» **Problem description**
Return exactly the span of lines in the following data that opens with the line containing "Since the early" and closes with the line containing "It is generally". Include nothing else.
Top of Exercise material
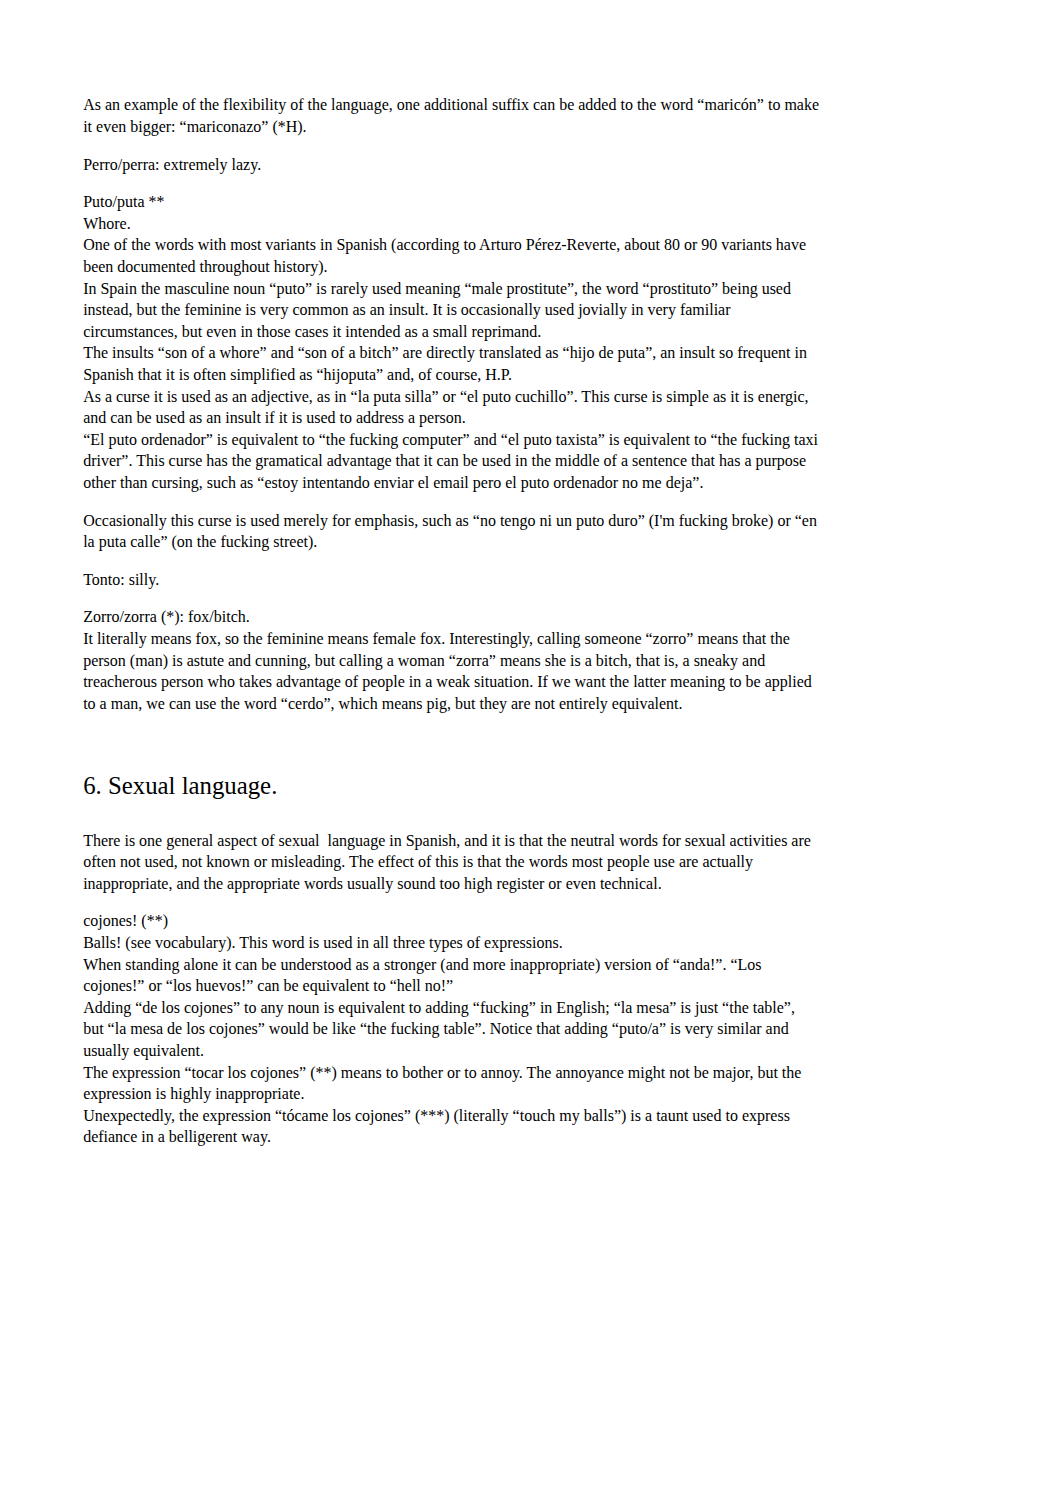As an example of the flexibility of the language, one additional suffix can be added to the word “maricón” to make it even bigger: “mariconazo” (*H).
Perro/perra: extremely lazy.
Puto/puta **
Whore.
One of the words with most variants in Spanish (according to Arturo Pérez-Reverte, about 80 or 90 variants have been documented throughout history).
In Spain the masculine noun “puto” is rarely used meaning “male prostitute”, the word “prostituto” being used instead, but the feminine is very common as an insult. It is occasionally used jovially in very familiar circumstances, but even in those cases it intended as a small reprimand.
The insults “son of a whore” and “son of a bitch” are directly translated as “hijo de puta”, an insult so frequent in Spanish that it is often simplified as “hijoputa” and, of course, H.P.
As a curse it is used as an adjective, as in “la puta silla” or “el puto cuchillo”. This curse is simple as it is energic, and can be used as an insult if it is used to address a person.
“El puto ordenador” is equivalent to “the fucking computer” and “el puto taxista” is equivalent to “the fucking taxi driver”. This curse has the gramatical advantage that it can be used in the middle of a sentence that has a purpose other than cursing, such as “estoy intentando enviar el email pero el puto ordenador no me deja”.
Occasionally this curse is used merely for emphasis, such as “no tengo ni un puto duro” (I'm fucking broke) or “en la puta calle” (on the fucking street).
Tonto: silly.
Zorro/zorra (*): fox/bitch.
It literally means fox, so the feminine means female fox. Interestingly, calling someone “zorro” means that the person (man) is astute and cunning, but calling a woman “zorra” means she is a bitch, that is, a sneaky and treacherous person who takes advantage of people in a weak situation. If we want the latter meaning to be applied to a man, we can use the word “cerdo”, which means pig, but they are not entirely equivalent.
6. Sexual language.
There is one general aspect of sexual language in Spanish, and it is that the neutral words for sexual activities are often not used, not known or misleading. The effect of this is that the words most people use are actually inappropriate, and the appropriate words usually sound too high register or even technical.
cojones! (**)
Balls! (see vocabulary). This word is used in all three types of expressions.
When standing alone it can be understood as a stronger (and more inappropriate) version of “anda!”. “Los cojones!” or “los huevos!” can be equivalent to “hell no!”
Adding “de los cojones” to any noun is equivalent to adding “fucking” in English; “la mesa” is just “the table”, but “la mesa de los cojones” would be like “the fucking table”. Notice that adding “puto/a” is very similar and usually equivalent.
The expression “tocar los cojones” (**) means to bother or to annoy. The annoyance might not be major, but the expression is highly inappropriate.
Unexpectedly, the expression “tócame los cojones” (***) (literally “touch my balls”) is a taunt used to express defiance in a belligerent way.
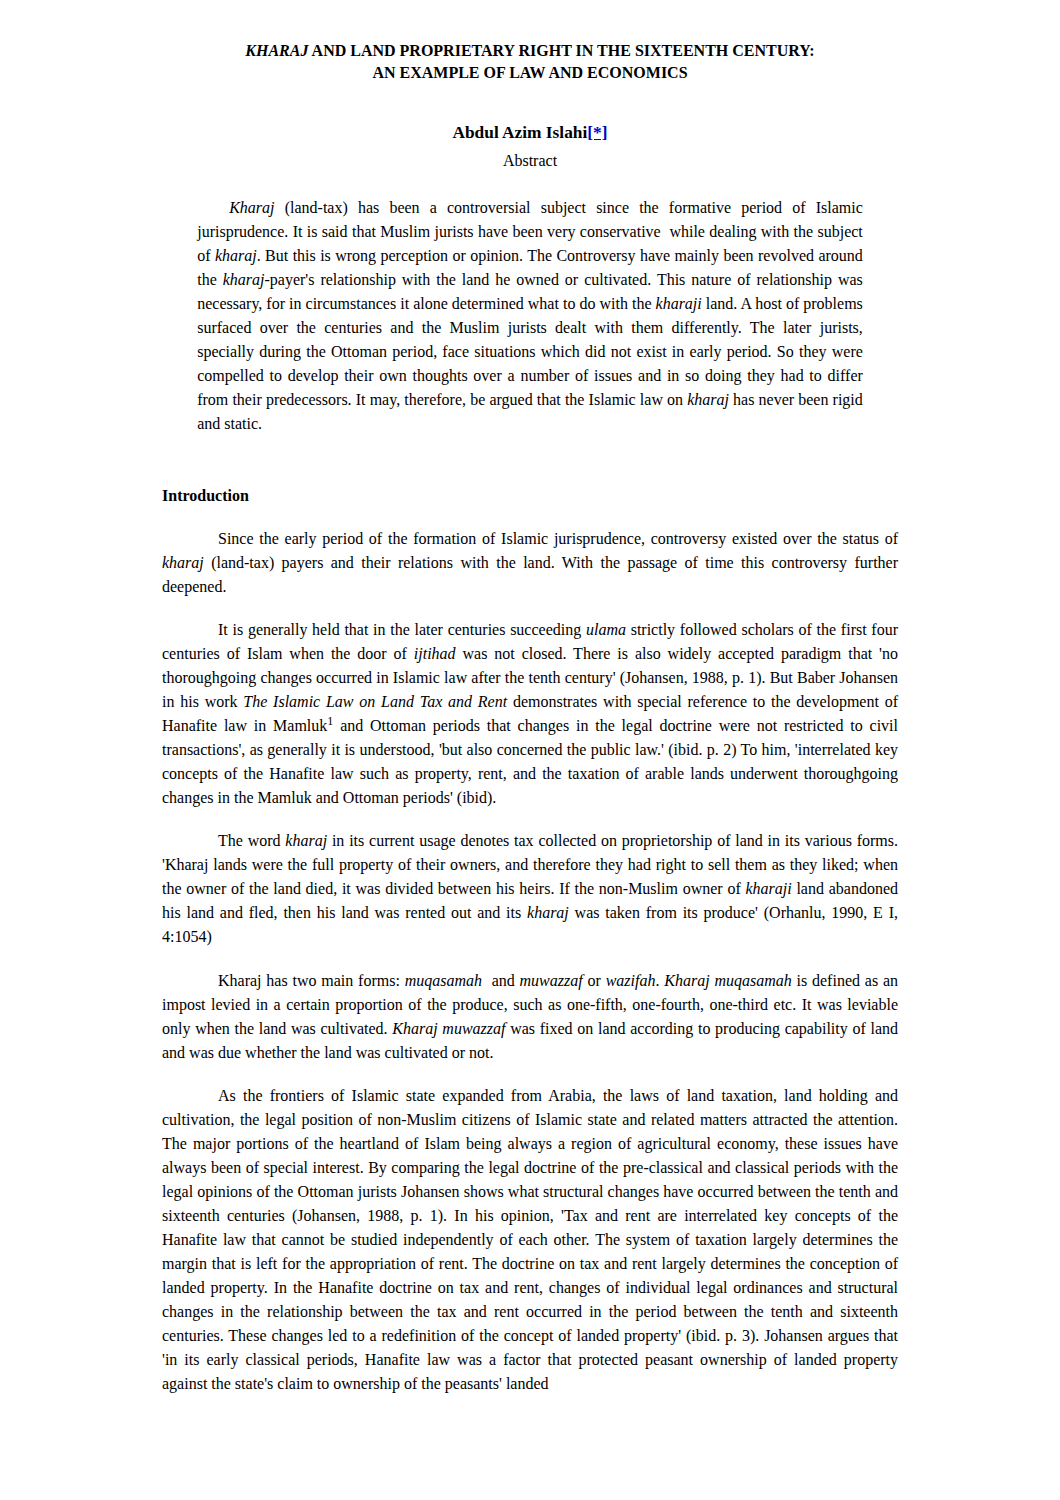Kharaj and Land Proprietary Right in the Sixteenth Century:
An Example of Law and Economics
Abdul Azim Islahi[*]
Abstract
Kharaj (land-tax) has been a controversial subject since the formative period of Islamic jurisprudence. It is said that Muslim jurists have been very conservative while dealing with the subject of kharaj. But this is wrong perception or opinion. The Controversy have mainly been revolved around the kharaj-payer's relationship with the land he owned or cultivated. This nature of relationship was necessary, for in circumstances it alone determined what to do with the kharaji land. A host of problems surfaced over the centuries and the Muslim jurists dealt with them differently. The later jurists, specially during the Ottoman period, face situations which did not exist in early period. So they were compelled to develop their own thoughts over a number of issues and in so doing they had to differ from their predecessors. It may, therefore, be argued that the Islamic law on kharaj has never been rigid and static.
Introduction
Since the early period of the formation of Islamic jurisprudence, controversy existed over the status of kharaj (land-tax) payers and their relations with the land. With the passage of time this controversy further deepened.
It is generally held that in the later centuries succeeding ulama strictly followed scholars of the first four centuries of Islam when the door of ijtihad was not closed. There is also widely accepted paradigm that 'no thoroughgoing changes occurred in Islamic law after the tenth century' (Johansen, 1988, p. 1). But Baber Johansen in his work The Islamic Law on Land Tax and Rent demonstrates with special reference to the development of Hanafite law in Mamluk1 and Ottoman periods that changes in the legal doctrine were not restricted to civil transactions', as generally it is understood, 'but also concerned the public law.' (ibid. p. 2) To him, 'interrelated key concepts of the Hanafite law such as property, rent, and the taxation of arable lands underwent thoroughgoing changes in the Mamluk and Ottoman periods' (ibid).
The word kharaj in its current usage denotes tax collected on proprietorship of land in its various forms. 'Kharaj lands were the full property of their owners, and therefore they had right to sell them as they liked; when the owner of the land died, it was divided between his heirs. If the non-Muslim owner of kharaji land abandoned his land and fled, then his land was rented out and its kharaj was taken from its produce' (Orhanlu, 1990, E I, 4:1054)
Kharaj has two main forms: muqasamah and muwazzaf or wazifah. Kharaj muqasamah is defined as an impost levied in a certain proportion of the produce, such as one-fifth, one-fourth, one-third etc. It was leviable only when the land was cultivated. Kharaj muwazzaf was fixed on land according to producing capability of land and was due whether the land was cultivated or not.
As the frontiers of Islamic state expanded from Arabia, the laws of land taxation, land holding and cultivation, the legal position of non-Muslim citizens of Islamic state and related matters attracted the attention. The major portions of the heartland of Islam being always a region of agricultural economy, these issues have always been of special interest. By comparing the legal doctrine of the pre-classical and classical periods with the legal opinions of the Ottoman jurists Johansen shows what structural changes have occurred between the tenth and sixteenth centuries (Johansen, 1988, p. 1). In his opinion, 'Tax and rent are interrelated key concepts of the Hanafite law that cannot be studied independently of each other. The system of taxation largely determines the margin that is left for the appropriation of rent. The doctrine on tax and rent largely determines the conception of landed property. In the Hanafite doctrine on tax and rent, changes of individual legal ordinances and structural changes in the relationship between the tax and rent occurred in the period between the tenth and sixteenth centuries. These changes led to a redefinition of the concept of landed property' (ibid. p. 3). Johansen argues that 'in its early classical periods, Hanafite law was a factor that protected peasant ownership of landed property against the state's claim to ownership of the peasants' landed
Bottom of Exercise material
» **Response to this exercise**
Since the early period of the formation of Islamic jurisprudence, controversy existed over the status of kharaj (land-tax) payers and their relations with the land. With the passage of time this controversy further deepened.
It is generally held that in the later centuries succeeding ulama strictly followed scholars of the first four centuries of Islam when the door of ijtihad was not closed. There is also widely accepted paradigm that 'no thoroughgoing changes occurred in Islamic law after the tenth century' (Johansen, 1988, p. 1). But Baber Johansen in his work The Islamic Law on Land Tax and Rent demonstrates with special reference to the development of Hanafite law in Mamluk1 and Ottoman periods that changes in the legal doctrine were not restricted to civil transactions', as generally it is understood, 'but also concerned the public law.' (ibid. p. 2) To him, 'interrelated key concepts of the Hanafite law such as property, rent, and the taxation of arable lands underwent thoroughgoing changes in the Mamluk and Ottoman periods' (ibid).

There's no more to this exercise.